# Does how you hold your cigar give your personality?



## foolwithnohair (Jan 14, 2008)

(my apologies if this is a repost)


> In the early nineteen twenties an issue of the Italian almanac, _Il Tabacco_, contained an interesting column under the heading _Sigaromanzia_ - twelve positions of the hand holding the cigar with captions showing the psychological characteristics of the smoker.
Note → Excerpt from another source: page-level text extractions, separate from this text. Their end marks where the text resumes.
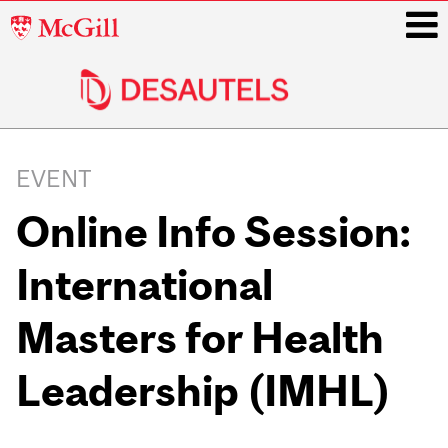
McGill
University
i
Main
navigation
EVENT
Online Info Session:
International
Masters for Health
Leadership (IMHL)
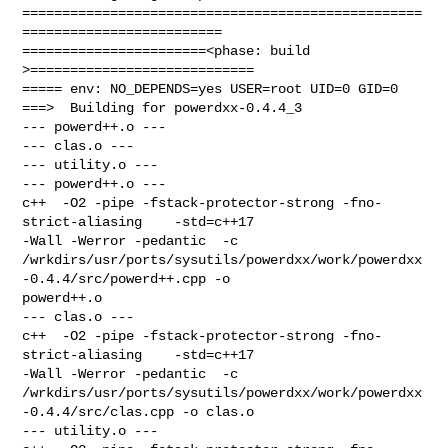
==================================================
=========================

=======================<phase: build          
>============================

===== env: NO_DEPENDS=yes USER=root UID=0 GID=0

===>  Building for powerdxx-0.4.4_3

--- powerd++.o ---

--- clas.o ---

--- utility.o ---

--- powerd++.o ---

c++  -O2 -pipe -fstack-protector-strong -fno-
strict-aliasing    -std=c++17 

-Wall -Werror -pedantic  -c 

/wrkdirs/usr/ports/sysutils/powerdxx/work/powerdxx
-0.4.4/src/powerd++.cpp -o 

powerd++.o

--- clas.o ---

c++  -O2 -pipe -fstack-protector-strong -fno-
strict-aliasing    -std=c++17 

-Wall -Werror -pedantic  -c 

/wrkdirs/usr/ports/sysutils/powerdxx/work/powerdxx
-0.4.4/src/clas.cpp -o clas.o

--- utility.o ---
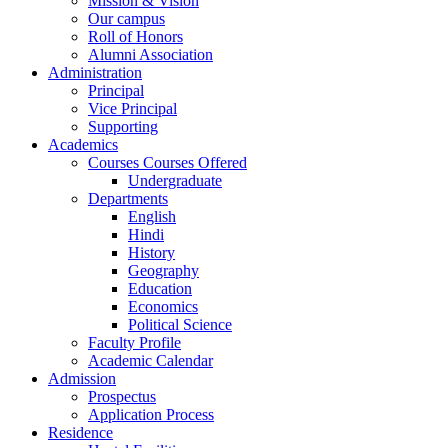
Mission & Vision
Our campus
Roll of Honors
Alumni Association
Administration
Principal
Vice Principal
Supporting
Academics
Courses Courses Offered
Undergraduate
Departments
English
Hindi
History
Geography
Education
Economics
Political Science
Faculty Profile
Academic Calendar
Admission
Prospectus
Application Process
Residence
The drawings and characteristics are reproduced in a number of places, e.g., http://www.garohabano.com/resources/psychology.asp

I was reminded of these by a LasVegASHtv.com segment from this year's ICPCR on a company that has made a poster with new pics: http://www.sharpeyeframing.com/sigaromanzia/slideshow.html

Supposedly I'm "temperamental, irritable, but a man of his word.":frown: Seems apt. What about yours?


----------



## tmoney (Mar 14, 2008)

I like to switch it up and try different styles...not sure what to make of that.


----------



## Paint (Mar 1, 2008)

No.....


----------



## happy1 (Jun 29, 2007)

Nope!!!


----------



## SmoknTaz (Jun 18, 2008)

All I can say is that I try to hold it firmly. Lost count of the amount of times it "Fell," out of my grasp. A Quick way to ruin a good smoke.:lol:


----------



## Paint (Mar 1, 2008)

SmoknTaz said:


> All I can say is that I try to hold it firmly. Lost count of the amount of times it "Fell," out of my grasp. A Quick way to ruin a good smoke.:lol:


No lie there and don't drop one in the sand that really sucks!!


----------



## zion698 (Jul 13, 2007)

I would have to say no.


----------



## eggwhites (Apr 20, 2008)

I've heard this theory before.... doesn't make much sense to me.


----------



## nativetexan_1 (Jan 1, 2008)

Agreed. Drop = bad. Drop in sand = BAD!!!


----------



## MaduroSmoke (Sep 21, 2008)

Thats pretty intresting....never knew such a thing....and yes dropping sucks!


----------



## AshKicker (Aug 7, 2008)

:errrr: okay, how does the guy smoke the cigar ash end first??? That position has got me confused :imconfused:


----------



## Strick (Aug 21, 2008)

Never thought about just hold it how see fit for the time. Yes dropping one sucks...


----------



## slowburn (Aug 13, 2008)

never think about it..I dont see how a person holds a gar says much about how they are as a person


----------



## TravelingJ-cl (Jun 20, 2008)

Hah. The sand dropping is awfully familiar to us... the girlfriend dropped her (flavored) cigar last night, while we were drunkenly hiking along the beach (Lido Beach on Long Beach).


----------



## Humidor Minister (Oct 5, 2007)

Hell, I hold mine about 1/2 of the ways they mention. I must be really forked up in the head.:errrr:


----------



## tx_tuff (Jun 16, 2007)

William Wyko said:


> Hell, I hold mine about 1/2 of the ways they mention. I must be really forked up in the head.:errrr:


Same with me Bill, I must be screwed in the head LOL. Plus I never put mine down unless I have to.


----------



## Humidor Minister (Oct 5, 2007)

I only put mine down if I'm smoking and building at the same time. If I'm Herfing, no way.


----------



## Slow Triathlete (Jun 14, 2007)

I think that I have held my cigar in all of those fashions in one situation or another.

What does that tell me? 

It tells me that I'm still an asshole.


----------



## poriggity-cl (Feb 8, 2008)

Apparently I am a "good speaker, insightful"....
Scott


----------



## BigJim-cl (Sep 5, 2008)

*Well... ummmm...*

How you hold it may not give you personality, but holding onto your own good, firm stick can sure put a smile on your face.
:brick::biggrin::sweat:


----------



## rickcoak (Aug 8, 2008)

I don't think so.


----------



## mc2712 (Mar 14, 2008)

No, I use about 4 or 5 of these styles and this just doesn't hold water.


----------



## SoTL1977 (Jul 31, 2008)

It's probably phrenology, but I am rather "cheerful, sociable, self-willed"...


----------